YOUR ASSIGNMENT:
For the entries below, report every line that includes the word "saucer".

DATA LISTING:
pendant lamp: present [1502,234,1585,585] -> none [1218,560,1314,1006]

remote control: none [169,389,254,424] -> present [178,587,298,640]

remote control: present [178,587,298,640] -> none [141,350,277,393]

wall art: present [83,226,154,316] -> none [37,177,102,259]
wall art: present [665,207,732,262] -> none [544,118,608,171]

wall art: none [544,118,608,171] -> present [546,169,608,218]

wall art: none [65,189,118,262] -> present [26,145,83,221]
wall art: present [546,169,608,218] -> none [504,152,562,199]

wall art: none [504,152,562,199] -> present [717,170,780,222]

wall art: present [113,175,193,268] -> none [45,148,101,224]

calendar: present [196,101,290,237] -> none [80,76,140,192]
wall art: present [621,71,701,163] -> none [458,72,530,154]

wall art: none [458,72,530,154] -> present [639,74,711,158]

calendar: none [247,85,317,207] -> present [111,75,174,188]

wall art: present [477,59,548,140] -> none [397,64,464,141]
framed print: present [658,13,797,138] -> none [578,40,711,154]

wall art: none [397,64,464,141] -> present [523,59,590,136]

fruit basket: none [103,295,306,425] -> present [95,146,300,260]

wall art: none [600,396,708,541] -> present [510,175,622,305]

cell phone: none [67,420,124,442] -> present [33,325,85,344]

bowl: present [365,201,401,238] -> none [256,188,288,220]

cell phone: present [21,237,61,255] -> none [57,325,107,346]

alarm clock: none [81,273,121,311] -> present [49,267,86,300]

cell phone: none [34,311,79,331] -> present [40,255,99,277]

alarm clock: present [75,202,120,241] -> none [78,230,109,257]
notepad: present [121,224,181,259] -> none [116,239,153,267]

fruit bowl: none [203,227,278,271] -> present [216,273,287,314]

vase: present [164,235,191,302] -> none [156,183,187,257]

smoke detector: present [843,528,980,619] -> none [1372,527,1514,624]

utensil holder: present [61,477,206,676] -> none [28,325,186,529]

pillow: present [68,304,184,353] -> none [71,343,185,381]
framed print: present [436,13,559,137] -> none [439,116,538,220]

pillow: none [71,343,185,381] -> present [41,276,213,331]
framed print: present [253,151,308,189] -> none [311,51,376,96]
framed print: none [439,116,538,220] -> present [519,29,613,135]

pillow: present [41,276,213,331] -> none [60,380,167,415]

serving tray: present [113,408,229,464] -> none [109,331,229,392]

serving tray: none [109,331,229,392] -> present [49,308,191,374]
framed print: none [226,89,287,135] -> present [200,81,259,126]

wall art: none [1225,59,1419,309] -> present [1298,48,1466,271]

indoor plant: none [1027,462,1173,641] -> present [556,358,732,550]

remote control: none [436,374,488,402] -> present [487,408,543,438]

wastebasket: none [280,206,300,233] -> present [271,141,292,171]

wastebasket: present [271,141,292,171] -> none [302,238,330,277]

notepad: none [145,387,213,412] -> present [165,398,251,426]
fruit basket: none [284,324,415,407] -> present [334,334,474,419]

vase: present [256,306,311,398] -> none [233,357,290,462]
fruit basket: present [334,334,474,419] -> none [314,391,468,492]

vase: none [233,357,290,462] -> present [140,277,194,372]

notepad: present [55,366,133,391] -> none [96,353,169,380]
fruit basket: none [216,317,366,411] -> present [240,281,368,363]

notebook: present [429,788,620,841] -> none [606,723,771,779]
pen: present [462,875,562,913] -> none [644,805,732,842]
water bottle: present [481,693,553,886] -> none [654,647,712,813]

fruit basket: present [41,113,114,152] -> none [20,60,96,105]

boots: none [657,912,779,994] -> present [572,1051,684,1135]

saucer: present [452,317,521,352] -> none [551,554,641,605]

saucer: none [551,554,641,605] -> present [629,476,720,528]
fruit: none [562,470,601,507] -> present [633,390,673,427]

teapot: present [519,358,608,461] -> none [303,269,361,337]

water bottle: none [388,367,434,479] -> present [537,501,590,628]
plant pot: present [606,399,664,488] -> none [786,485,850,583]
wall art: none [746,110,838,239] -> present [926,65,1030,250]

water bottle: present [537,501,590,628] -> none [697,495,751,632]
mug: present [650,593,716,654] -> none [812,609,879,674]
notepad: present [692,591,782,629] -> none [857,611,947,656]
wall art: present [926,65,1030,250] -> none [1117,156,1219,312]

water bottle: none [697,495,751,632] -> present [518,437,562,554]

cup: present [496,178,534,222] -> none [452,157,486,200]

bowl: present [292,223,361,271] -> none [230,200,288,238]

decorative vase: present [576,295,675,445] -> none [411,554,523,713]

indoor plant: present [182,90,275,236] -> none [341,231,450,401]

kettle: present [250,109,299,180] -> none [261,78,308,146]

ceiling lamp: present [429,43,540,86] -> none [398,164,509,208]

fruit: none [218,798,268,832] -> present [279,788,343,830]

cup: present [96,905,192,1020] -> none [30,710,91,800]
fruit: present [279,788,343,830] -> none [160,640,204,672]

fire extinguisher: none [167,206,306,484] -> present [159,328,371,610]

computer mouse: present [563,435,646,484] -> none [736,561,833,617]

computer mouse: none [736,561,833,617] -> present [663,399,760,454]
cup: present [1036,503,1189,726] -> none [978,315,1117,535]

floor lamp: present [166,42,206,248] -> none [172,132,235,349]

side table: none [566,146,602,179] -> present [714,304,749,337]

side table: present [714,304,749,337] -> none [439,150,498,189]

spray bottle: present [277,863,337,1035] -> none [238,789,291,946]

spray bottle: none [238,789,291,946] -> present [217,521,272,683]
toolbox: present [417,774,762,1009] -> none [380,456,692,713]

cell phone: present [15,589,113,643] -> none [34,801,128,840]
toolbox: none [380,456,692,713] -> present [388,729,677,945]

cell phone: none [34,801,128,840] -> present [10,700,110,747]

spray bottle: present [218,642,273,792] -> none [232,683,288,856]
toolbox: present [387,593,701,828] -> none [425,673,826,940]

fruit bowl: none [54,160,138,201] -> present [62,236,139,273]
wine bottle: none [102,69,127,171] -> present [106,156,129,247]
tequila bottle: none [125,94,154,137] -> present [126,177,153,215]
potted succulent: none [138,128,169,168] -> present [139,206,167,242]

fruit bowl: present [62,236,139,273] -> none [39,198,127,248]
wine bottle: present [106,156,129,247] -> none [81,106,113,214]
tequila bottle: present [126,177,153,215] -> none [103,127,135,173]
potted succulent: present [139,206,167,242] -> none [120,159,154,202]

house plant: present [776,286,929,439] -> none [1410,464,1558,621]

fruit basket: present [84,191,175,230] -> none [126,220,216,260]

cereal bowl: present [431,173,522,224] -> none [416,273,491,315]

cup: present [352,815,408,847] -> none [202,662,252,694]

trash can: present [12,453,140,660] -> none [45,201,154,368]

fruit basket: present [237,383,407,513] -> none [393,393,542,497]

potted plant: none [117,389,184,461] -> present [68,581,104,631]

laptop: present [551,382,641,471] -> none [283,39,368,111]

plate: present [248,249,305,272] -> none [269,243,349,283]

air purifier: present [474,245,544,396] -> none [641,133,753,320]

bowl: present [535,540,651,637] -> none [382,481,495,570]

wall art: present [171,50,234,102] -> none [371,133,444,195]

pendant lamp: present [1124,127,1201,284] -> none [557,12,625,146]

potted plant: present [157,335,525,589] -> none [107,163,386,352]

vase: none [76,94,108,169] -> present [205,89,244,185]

FINISHED EXERCISE:
saucer: present [452,317,521,352] -> none [551,554,641,605]
saucer: none [551,554,641,605] -> present [629,476,720,528]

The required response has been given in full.